YARGITAY KARARI
DAİRE : 17. Hukuk Dairesi
ESAS NO : 2014/17123
KARAR NO : 2014/14146
KARAR TARİHİ : 23.10.2014
MAHKEMESİ : Denizli Asliye Ticaret Mahkemesi
TARİHİ : 03/04/2014
NUMARASI : 2011/514-2014/68
Taraflar arasındaki tazminat davasının yapılan yargılaması sonunda; kararda yazılı nedenlerden dolayı davanın kısmen kabulüne dair verilen hükmün süresi içinde davacı vekili tarafından temyiz edilmesi üzerine dosya incelendi, gereği düşünüldü:
– K A R A R –
Davacı vekili, müvekkiline trafik sigortalı, davalıya ait aracın, sürücü belgesi olmayan şahıs tarafından kullanımı esnasında yabancı plakalı bir araca çarparak hasarlanmasına neden olduğunu, müvekkili tarafından karşı araç hasarı için 20.500,00 TL ödendiğini, ödenen bedelin rücuan tahsiline karar verilmesini talep etmiştir.
Davalı vekili, talep edilen hasar bedelinin net olarak tespit edilmeden ödendiğini ve ödemenin fahiş olduğunu ileri sürerek davanın reddini savunmuştur.
Mahkemece, toplanan deliller ve benimsenen bilirkişi raporuna göre, davanın kısmen kabulü ile, 11.062,20 TL’nin tahsiline karar verilmiş; hüküm, davacı vekili tarafından temyiz edilmiştir.
Dava, trafik kazasından kaynaklanan rücuan maddi tazminat istemine ilişkindir.
Devamlılık kazanan Yargıtay Daireleri kararları ve HGK.nun 14.2.2001 tarihli 2001/17-151 sayılı kararında da benimsendiği gibi haksız fiil sonucu meydana gelen, diğer bir anlatımla BK.nun 83. maddesinde öngörüldüğü üzere sözleşmeden kaynaklanmayan uyuşmazlıklarda istemin Türk parası olarak hüküm altına alınması gerekir.
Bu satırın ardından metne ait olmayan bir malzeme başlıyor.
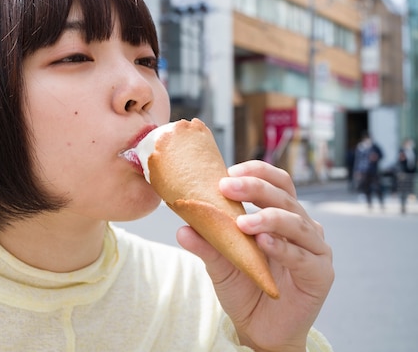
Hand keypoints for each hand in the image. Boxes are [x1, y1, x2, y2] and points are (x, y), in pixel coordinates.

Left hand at [177, 160, 333, 351]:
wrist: (259, 329)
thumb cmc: (244, 288)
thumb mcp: (219, 263)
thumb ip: (206, 244)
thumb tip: (182, 227)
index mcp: (281, 216)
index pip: (277, 183)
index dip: (257, 172)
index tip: (228, 171)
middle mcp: (302, 227)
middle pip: (284, 197)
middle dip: (255, 188)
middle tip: (227, 187)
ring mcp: (314, 249)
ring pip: (296, 223)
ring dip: (268, 218)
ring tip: (242, 222)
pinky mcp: (320, 274)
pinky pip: (303, 256)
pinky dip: (283, 248)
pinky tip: (263, 242)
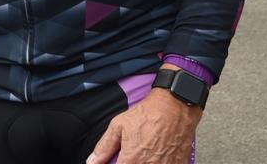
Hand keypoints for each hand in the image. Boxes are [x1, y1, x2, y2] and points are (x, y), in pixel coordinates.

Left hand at [87, 85, 201, 163]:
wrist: (175, 108)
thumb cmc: (148, 115)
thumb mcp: (119, 125)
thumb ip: (104, 147)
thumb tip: (92, 161)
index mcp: (132, 161)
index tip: (116, 161)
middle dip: (129, 163)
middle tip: (131, 155)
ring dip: (142, 163)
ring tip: (143, 153)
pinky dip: (158, 163)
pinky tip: (156, 155)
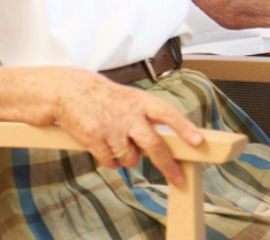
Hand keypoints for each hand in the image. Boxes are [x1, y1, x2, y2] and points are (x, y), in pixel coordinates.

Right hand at [39, 68, 202, 184]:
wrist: (71, 91)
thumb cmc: (108, 98)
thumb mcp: (133, 99)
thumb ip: (149, 118)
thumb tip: (169, 143)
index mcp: (143, 102)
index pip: (169, 114)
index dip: (184, 128)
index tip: (197, 141)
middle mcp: (129, 115)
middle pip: (153, 144)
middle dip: (167, 165)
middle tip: (177, 178)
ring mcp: (111, 128)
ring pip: (130, 158)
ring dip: (129, 159)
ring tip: (121, 145)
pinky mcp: (94, 139)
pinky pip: (111, 162)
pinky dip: (111, 161)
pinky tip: (106, 149)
Somut olayda yabancı plakalı araç Türkiye’de meydana gelen haksız fiil sonucu zarara uğramıştır. Ortada sözleşme dışı bir sebepten kaynaklanan tazminat talebinin bulunduğu açıktır.
Davacı sigorta şirketi, zarar veren aracın trafik sigortacısı olup poliçe limitiyle sınırlı olmak üzere zarar gören araçta meydana gelen hasar bedeli, değer kaybı gibi gerçek zarardan sorumludur. Araç mahrumiyeti zararı, yol masrafı gibi dolaylı masraflar trafik sigortası poliçesi teminatı dışındadır.
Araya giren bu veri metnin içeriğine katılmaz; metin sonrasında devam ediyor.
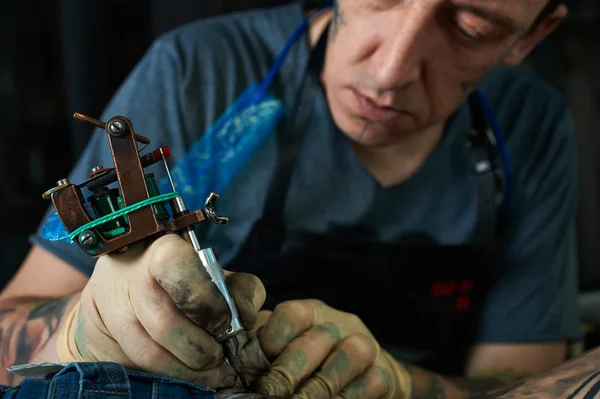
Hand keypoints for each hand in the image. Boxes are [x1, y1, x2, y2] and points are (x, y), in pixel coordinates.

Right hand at [57, 234, 265, 388]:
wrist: (124, 282)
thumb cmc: (182, 278)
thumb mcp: (217, 274)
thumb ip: (239, 289)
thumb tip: (246, 318)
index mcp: (163, 247)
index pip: (177, 267)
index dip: (206, 302)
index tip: (225, 323)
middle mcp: (130, 272)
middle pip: (164, 320)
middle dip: (200, 347)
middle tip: (220, 355)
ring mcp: (111, 303)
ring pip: (151, 351)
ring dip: (188, 368)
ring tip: (212, 371)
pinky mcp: (102, 331)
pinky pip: (139, 363)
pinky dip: (171, 375)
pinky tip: (191, 375)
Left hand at [253, 300, 410, 398]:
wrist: (364, 377)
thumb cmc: (310, 363)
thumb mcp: (283, 349)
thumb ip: (257, 353)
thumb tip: (225, 371)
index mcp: (310, 313)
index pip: (292, 313)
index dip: (273, 338)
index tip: (256, 363)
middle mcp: (339, 324)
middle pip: (317, 338)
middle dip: (289, 371)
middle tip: (268, 393)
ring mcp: (365, 346)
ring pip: (349, 355)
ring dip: (319, 386)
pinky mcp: (384, 373)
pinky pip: (369, 383)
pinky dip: (346, 398)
Yukarıdaki açıklamalar ışığında somut olaya baktığımız da davacı vekili müvekkiline trafik sigortalı araç ile Türkiye’de yabancı plakalı aracın karıştığı trafik kazasında yabancı plakalı aracın hasarlandığını, müvekkilinin kazadan sonra yabancı plakalı araç için 20.500,00 TL hasar bedeli ödediğini, buna göre 12.800 Euro araç bedeli, 1.950 Euro eksper, otopark ve diğer masraf tutarı olmak üzere toplam 20.500,00 TL zararın ödendiğini belirterek bu meblağın davalıdan tahsilini talep etmiştir. Dosyada mevcut bilirkişi raporunda eksper tarafından düzenlenen belgelerin tercümesine göre döviz cinsinden aynı hasar miktarı ve kalemler aynen yazılmış olup bunların ait olduğu yabancı ülkedeki fiyatlarla uyumlu olup olmadığı hakkında yeterli inceleme, araştırma yapılmadan aynı parçalar ile işçilik fiyatlarının Türkiye’de piyasa rayicine uygun olduğu, Türkiye’de geçerli birim fiyatları bazında KDV dahil 11.062,00 TL tutarında hasar oluştuğu belirtilmiş, hüküm kurmaya yeterli olmayan bilirkişi raporuna göre 12.062,00 TL’nin tahsiline karar verilmesi doğru görülmemiştir.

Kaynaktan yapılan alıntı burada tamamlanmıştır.